Goergia, north carolina and possibily tenn, or kentucky.


----------



## firestorm (Jun 1, 2003)

whooaaa your doing some serious riding there my friend!!!  Good luck and I'll be thinking about you.  do us a favor here and take a camera.


----------



## Dero (Jun 1, 2003)

> _*Originally posted by firestorm *_
> whooaaa your doing some serious riding there my friend!!!  Good luck and I'll be thinking about you.  do us a favor here and take a camera.


...and take pics!!!!
He,he...Not always the easiest thing to do when you're enjoying a ride.Many times I bring my camera but never think of snapping some pics,just too much in my ride!!!
 
Have a great time Sawheet!!!


----------



## firestorm (Jun 1, 2003)

Agrees with Dero.
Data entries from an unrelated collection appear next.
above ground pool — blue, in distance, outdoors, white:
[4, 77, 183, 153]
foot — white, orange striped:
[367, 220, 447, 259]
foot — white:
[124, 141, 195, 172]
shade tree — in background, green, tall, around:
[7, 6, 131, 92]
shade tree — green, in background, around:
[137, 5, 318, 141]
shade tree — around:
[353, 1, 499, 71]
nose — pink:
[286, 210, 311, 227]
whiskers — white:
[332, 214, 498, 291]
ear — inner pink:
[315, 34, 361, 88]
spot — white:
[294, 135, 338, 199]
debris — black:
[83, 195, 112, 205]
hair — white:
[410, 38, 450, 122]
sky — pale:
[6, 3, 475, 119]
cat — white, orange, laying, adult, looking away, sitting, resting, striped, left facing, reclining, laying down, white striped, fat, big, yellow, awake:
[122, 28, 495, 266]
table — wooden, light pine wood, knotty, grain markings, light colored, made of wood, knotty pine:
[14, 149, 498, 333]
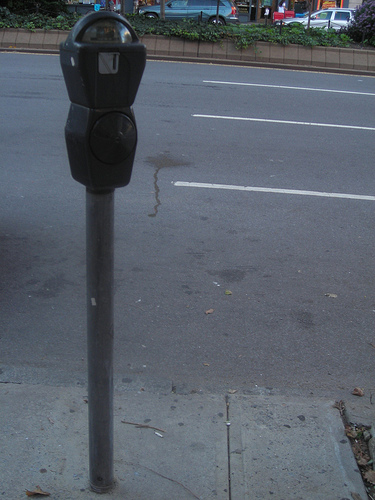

I can see you getting caught up with the ride and forgetting you have the camera.


----------



## Dero (Jun 1, 2003)

How many times have I ridden and was in aaaaw over the scenery surrounding me and kicking myself in da butt for NOT clicking da camera,which was in my backpack!!!


----------



## firestorm (Jun 1, 2003)

Well you get closer then I do Dero,, I never even bring a camera.


----------



## Dero (Jun 4, 2003)

Ok,went for a ride today...
No action shot,just scenery.I was riding solo...
This is where it all begins...
Da trailhead!!!


----------



## Dero (Jun 4, 2003)

You have to remember,I'm only a visitor on these trails,this is 
throttle twister land so there are many RUTTS filled with water around.


----------



## Dero (Jun 4, 2003)

This is training grounds for me,Losta of root riding...


----------



## Dero (Jun 4, 2003)

Still lotsa mud around...Somtimes it's deceiving how deep it is...
That hole there is KNEE DEEP!!!
Yes,I did go in it...But I came out of it...as you can tell.


----------



## Dero (Jun 4, 2003)

Does this look like a happy bike???
Dirty,in da woods on a sunny day!!!
Should see it's rider,he's all


----------



## Dero (Jun 4, 2003)

...and DA SKEETERS!!!Man they are out there!!!While ridding ,no probs,but if you dare stop,you can hear them from miles around.
I swear,they have radars...


----------



## Dero (Jun 4, 2003)

Ok,one more...This is the easy part,you rip 'n hammer this section,but watch out for the trees... 
Last year I misjudge my distance in a turn and ellbowed a tree,yes I got the worst of it...


----------



## Tboy (Jun 5, 2003)

> _*Originally posted by Dero *_
> Does this look like a happy bike???
> Dirty,in da woods on a sunny day!!!
> Should see it's rider,he's all




Hey dude,  There's a stick you your crank


----------



## Tboy (Jun 5, 2003)

> _*Originally posted by Dero *_
> ...and DA SKEETERS!!!Man they are out there!!!While ridding ,no probs,but if you dare stop,you can hear them from miles around.
> I swear,they have radars...




That ain't good.  I didnt think you guys had those up there?     I figured the cold would have killed them all.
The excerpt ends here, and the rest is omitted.